Siyasal İslamcıların bölüp parçaladığı dinin inançlarımız, bu nedenle ayrışan Müslüman halkın birbirini kâfir ilan edişi, siyasetçilerin hakaret dolu sözleri maalesef tüm güzel hayallerimizi paramparça etti.

Kime neye inanacağımızı şaşırdık. 

Geçmişte FETÖ elebaşını Türkiye’ye davet edip, okyanus ötesine selam gönderen siyasetçiler bugün 1 numaralı vatan savunucusu olurken, vatandaş ise kandırıldık açıklaması ile yetindi. 

Güvenini kaybeden insanlar Pandemi’de Bilim Kurulunca açıklanan rakamlara itiraz etti, ardından orman yangınlarında yangın söndürme uçaklarımızın olmayışı, kamu kurumlarına olan güvenimizi sarstı, yetmedi TÜİK verileri kendisi ile çelişti.

Yetmedi… Siyasilerin dün söyledikleri ile bugün söyledikleri adeta birbiri ile kavga etti, kurulan demokrasi ittifakları birbirlerini terörist ilan etti. 

Yetmedi siyasetçiler Anayasa Mahkemelerinin PKK’nın arka bahçesi ilan etti. Yetmedi depremde kurtarma ekipleri birbiri ile kavga etti ve yetmedi Kızılay elindeki çadırları bir başka yardım kuruluşuna sattı.

Kim kime güvenecek bu ortamda cevabını siz verin lütfen. 
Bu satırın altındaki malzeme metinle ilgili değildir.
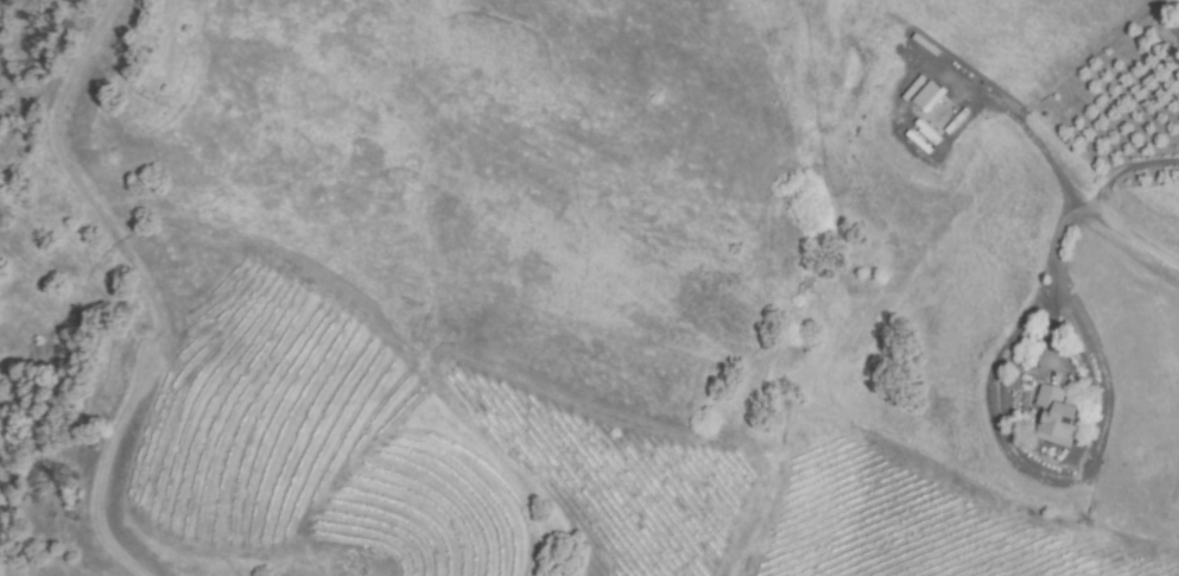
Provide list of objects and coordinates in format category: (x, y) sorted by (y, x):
building: (928, 98)
building: (1054, 416)

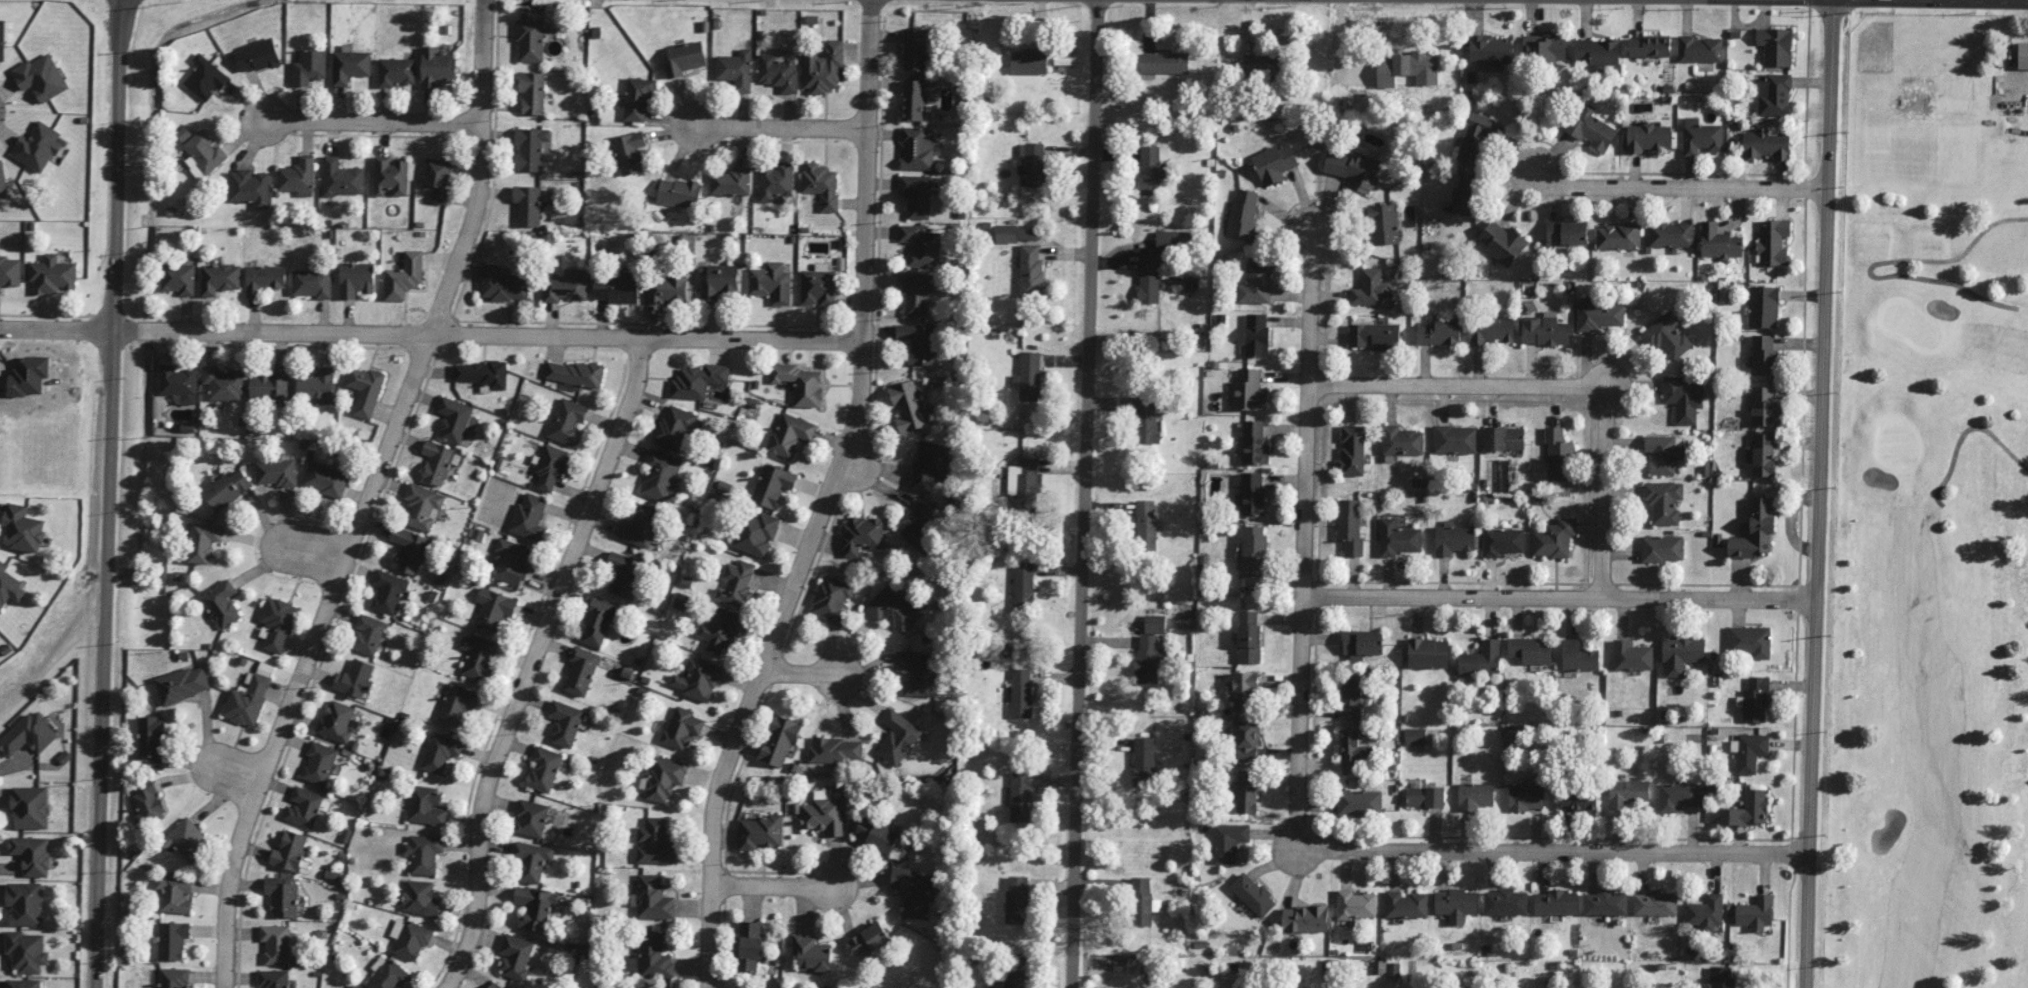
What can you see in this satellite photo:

Seçim yaklaştı, yalanlar, palavralar ve sahte vaatler yine havada uçuşuyor. 

Benden size bir tavsiye, hiçbir zaman aç iken markete alışverişe gitmeyin. Giderseniz ihtiyacınız olmayan yanlış şeyleri alırsınız. Kendinizi yalnız hissettiğinizde de yeni bir ilişkiye başlamayın, yanlış kişiyi seçebilirsiniz. O yüzden kendinizden emin olun ve geleceğinizi belirleyecek olan kararlar alırken 1 değil 5 kez düşünün.